Pricing varies wildly. Common fees include:
| Fee Type | Typical Structure | 
| Storage | Per pallet/cubic metre monthly | 
| Receiving | Per pallet or unit received | 
| Picking | Per item picked (£0.15-0.30) | 
| Packing | Per order (£0.80-1.50) | 
| Account management | Monthly fee | 
| Setup | One-time onboarding | 
Example: 1,000 orders monthly, 2 items per order
- Storage: £500 
- Receiving: £150 
- Picking: £400 (2,000 items × £0.20) 
- Packing: £1,000 
- Shipping: £3,500 (passed through) 
- Total: £5,550 = £5.55 per order 
Service Level Agreements define guarantees and penalties. Look for 99%+ order accuracy, same/next-day dispatch, 98%+ inventory accuracy, and clear claims processes.
Capacity utilisation matters if you're growing. How do they handle peaks? Do they have space for growth? Can they offer additional locations? Warning signs include 90%+ capacity utilisation or no plan for volume increases.
Due diligence is non-negotiable. Request references, visit facilities unannounced, check online reviews, verify financial stability. Red flags include reluctance to provide references, high client turnover, or disorganised facilities.
Making It Work
Clear communication kills more 3PL partnerships than pricing. Establish weekly operational calls, monthly performance reviews, quarterly business reviews, and defined escalation processes.
Track KPIs relentlessly: order accuracy, shipping timeframes, inventory accuracy, damage rates, customer complaints, cost per order. Modern 3PLs provide real-time dashboards. Use them.

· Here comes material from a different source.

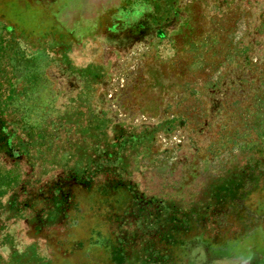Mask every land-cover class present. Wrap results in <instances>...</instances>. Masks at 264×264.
I'll return each mask as SVG.
<instances>
[{"label":"rangeland","instance_id":"obj_1","mask_svg":"<svg viewBox=\"0 0 264 264\" xmlns=\"http://www.w3.org/2000/svg\"><path fill=\"white\" fill-rule=\"evenodd\" d=\"M0 264H264V0H0Z\"/></svg>","mask_w":264,"mask_h":264}]
</instances>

View your 3PL as partner, not vendor. Share forecasts, communicate promotions, involve them in launches, seek their improvement suggestions. They manage your customer experience. Treat them accordingly.
When to Use a 3PL
3PLs make sense when you're growing rapidly, have seasonal peaks, lack capital for warehouse investment, need geographic expansion, want to focus on core business, or require specialist handling.
Sometimes in-house makes more sense; very high volumes (typically 10,000+ orders monthly), unique requirements no 3PL handles, significant margin pressure, need for absolute control, or existing infrastructure.
The typical break-even sits between 5,000-15,000 orders monthly, depending on product characteristics, storage requirements, and complexity.
Common Mistakes
Choosing on price alone is the classic error. Cheapest isn't best if service suffers. Hidden fees, poor service, scalability issues, and technology gaps often cost more than paying fairly upfront.
Inadequate onboarding causes months of pain. Proper onboarding includes product training, process documentation, system testing, trial periods, and exception procedures. Allow four to eight weeks, not two.
Poor inventory planning means overstocking (tying up capital) or understocking (causing stockouts). Work with your 3PL on optimal levels based on data.
Unclear expectations cause daily frustrations. Document packing specs, branding requirements, special handling, returns procedures, and communication protocols. Written SOPs prevent misunderstandings.
Getting Started
Calculate current fulfilment costs honestly: labour, space, equipment, materials, shipping, overhead. Many businesses dramatically underestimate in-house costs.
Define requirements specifically. "We need fulfilment" isn't enough. "3,000 orders monthly, 1.8 items per order, small electronics under 2kg, next-day dispatch, 8% returns" helps 3PLs quote accurately.
Research five to eight providers. Request detailed proposals. Visit facilities. Check references. Negotiate terms. Plan implementation with buffer time. Monitor performance from day one.
3PLs aren't magic. They're specialist partners who, chosen and managed well, let you focus on growing your business whilst they handle logistics. Done right, it accelerates growth and improves satisfaction. Done wrong, it damages your brand.
The choice of 3PL partner is one of the most important decisions you'll make.